The protagonist tells the story of his love to the spirit, who warns him against women who, with their lust, endanger men.

The spirit then begins to tell him of his own experiences with the woman, drawing attention to all of her shortcomings. After hearing the story told by the spirit, the protagonist declares himself convinced and says that he wants to remedy his mistake. The spirit therefore invites him to revenge himself by using his skills as a writer to "unmask" the true nature of women. Still in the dream, the protagonist promises to do so and when he wakes up, in his room he finds himself healed of his troubles.

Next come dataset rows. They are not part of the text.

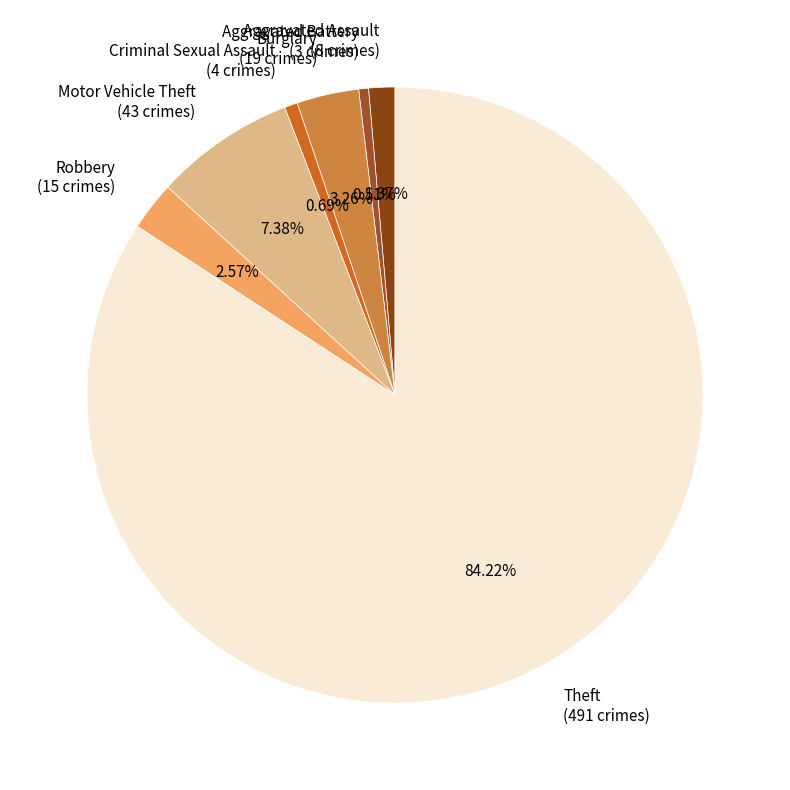

How many slices are in this pie chart?

7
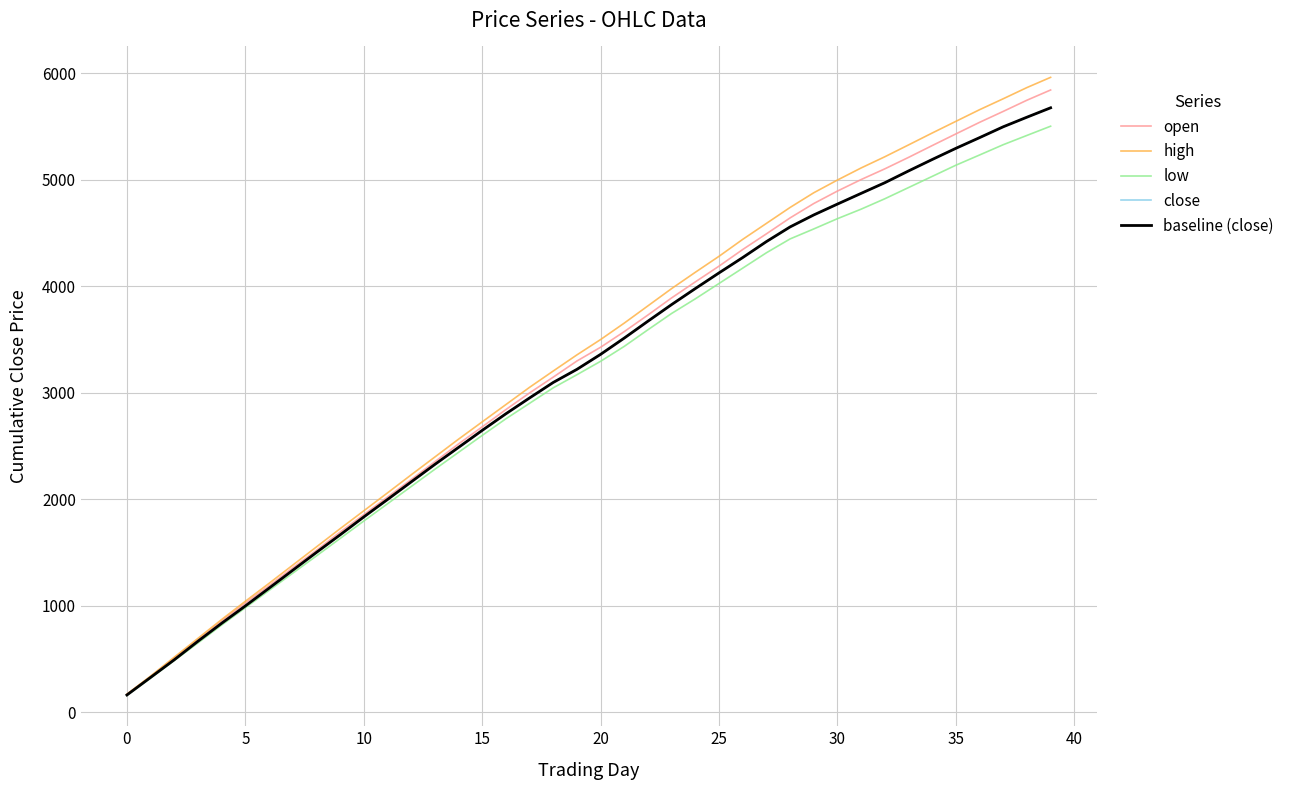

True or false: baseline (close) and low intersect in this chart.

False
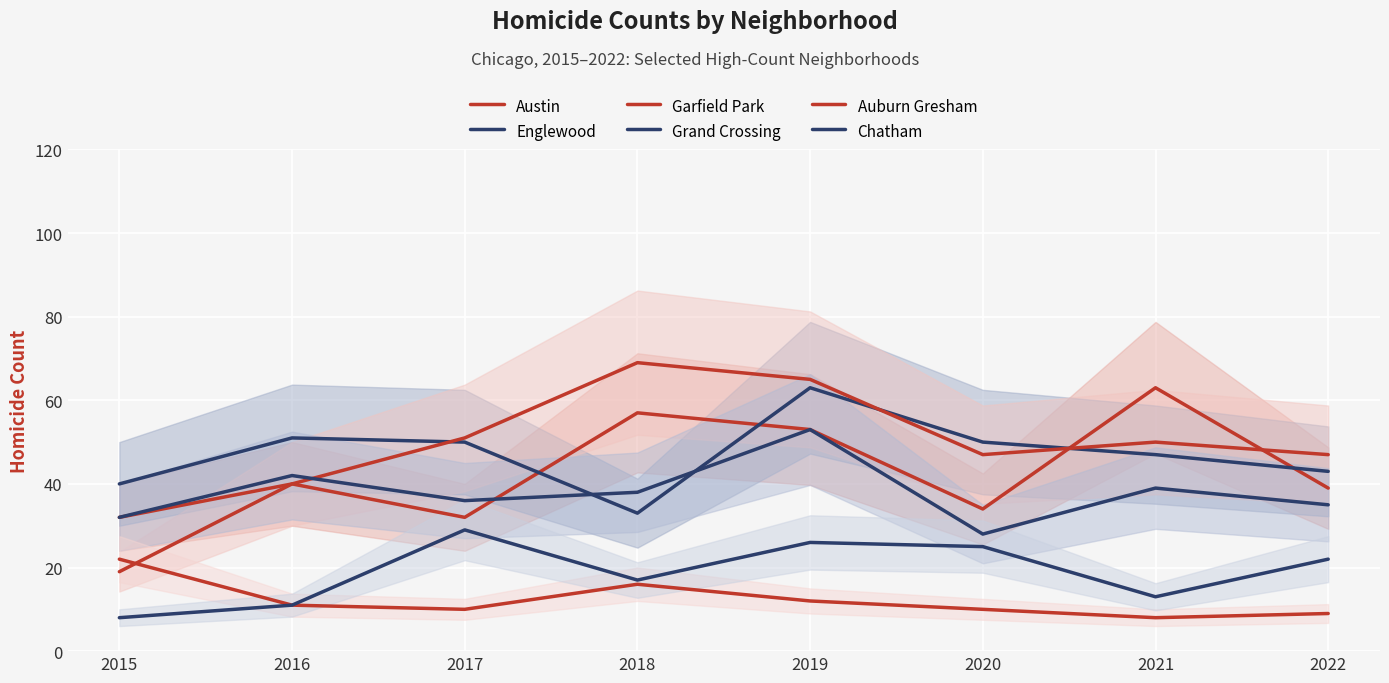

Which series changed the most between 2015 and 2017?

Garfield Park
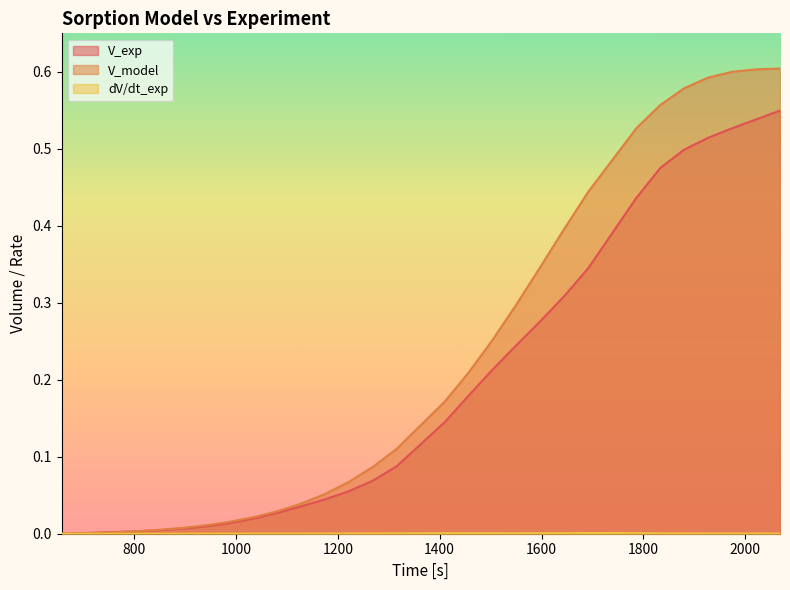

What are all the series names shown in the legend?

V_exp, V_model, dV_dt_exp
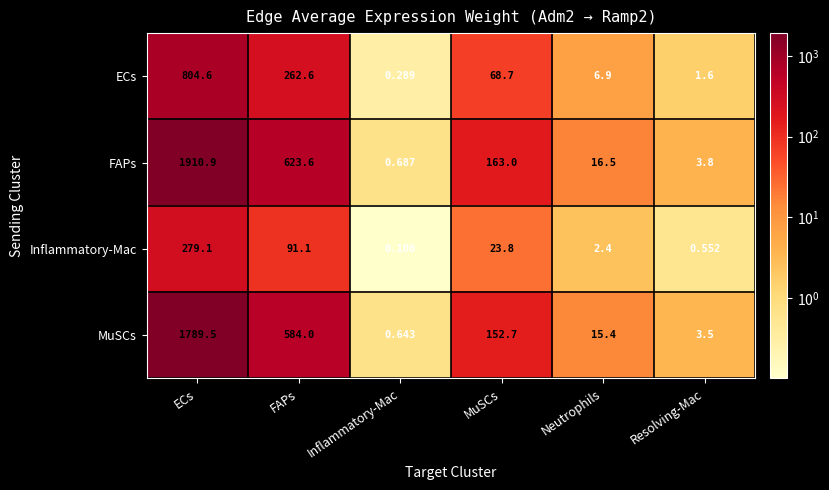

Rank the categories by ECs value from lowest to highest.

Inflammatory-Mac, Resolving-Mac, Neutrophils, MuSCs, FAPs, ECs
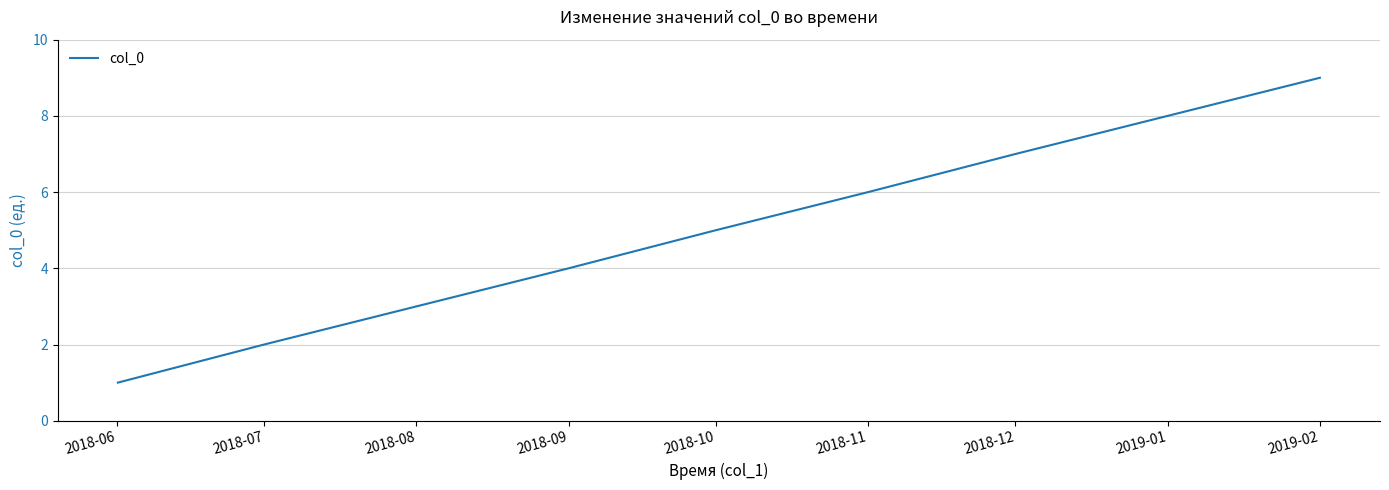

What is the minimum value shown in the chart?

1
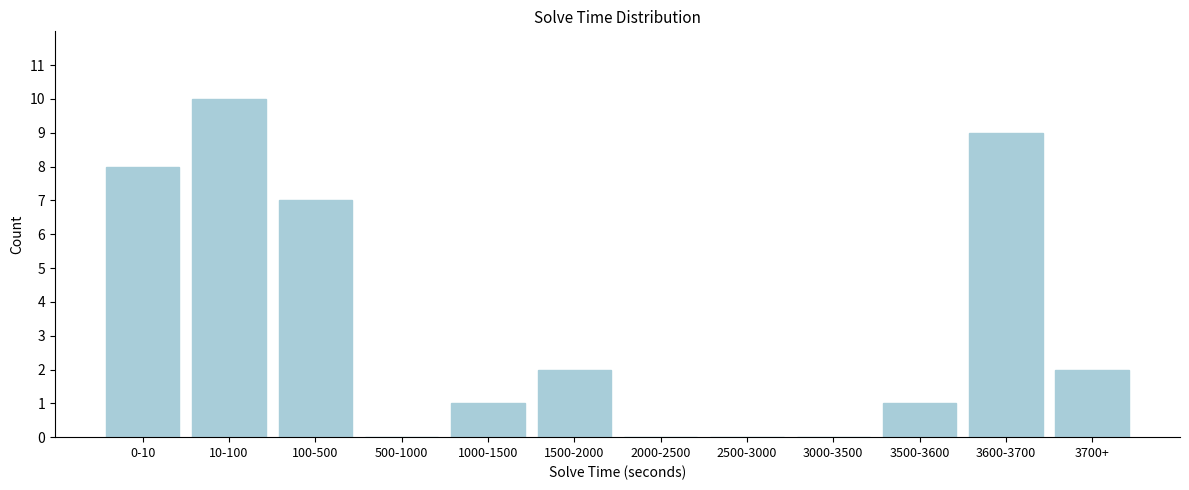

Reading left to right, extract all data points from this chart.

0-10=8	10-100=10	100-500=7	500-1000=0	1000-1500=1	1500-2000=2	2000-2500=0	2500-3000=0	3000-3500=0	3500-3600=1	3600-3700=9	3700+=2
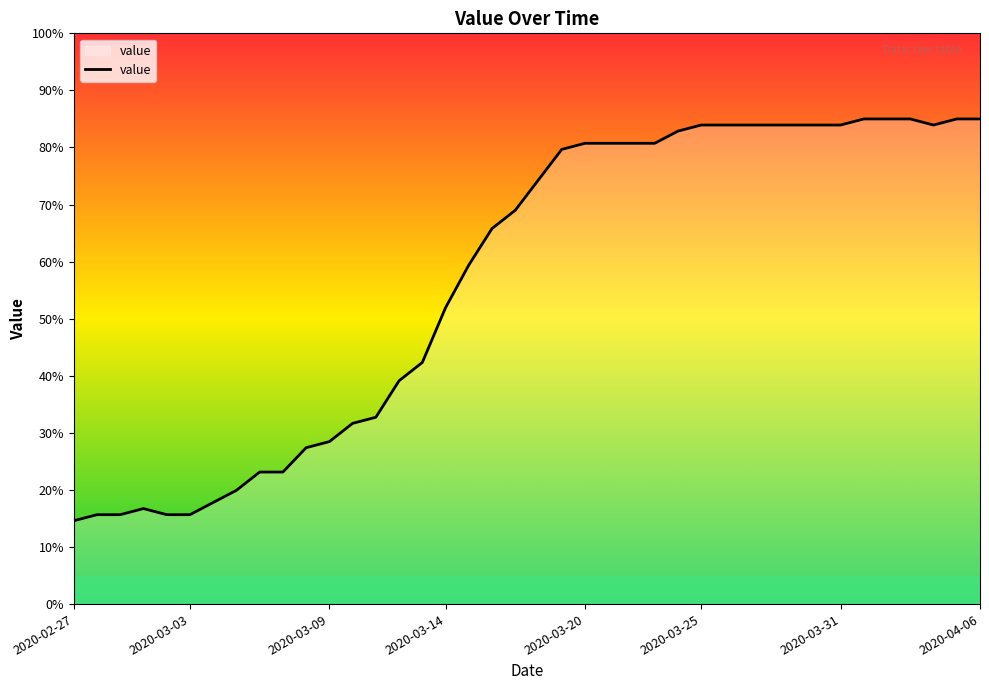

What is the smallest value displayed?

14.6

The author concludes his work by warning the young against "female wickedness".

==Background==
Boccaccio is most famous as the author of The Decameron (completed c. 1351–2), another work of ambiguous interpretation regarding the dolce stil novo and the antifeminist counter argument. Regarding Il Corbaccio, whether the novel's theme of misogyny is a detailed study of the attitude or a direct misogynistic expression of the author has long been a subject of debate.

Scholars who consider the text to be autobiographical base their interpretation on connecting aspects of the text to events in the author's life. The opposing view accepts the author's own reference to the work as a "trattato", or a philosophical treatment. As stated by scholar Anthony K. Cassell, "the formal elements of the treatise are part of a wide artistic tradition and contest autobiographical intention and interpretation". The work is regarded by some scholars as late medieval in character, others as early renaissance.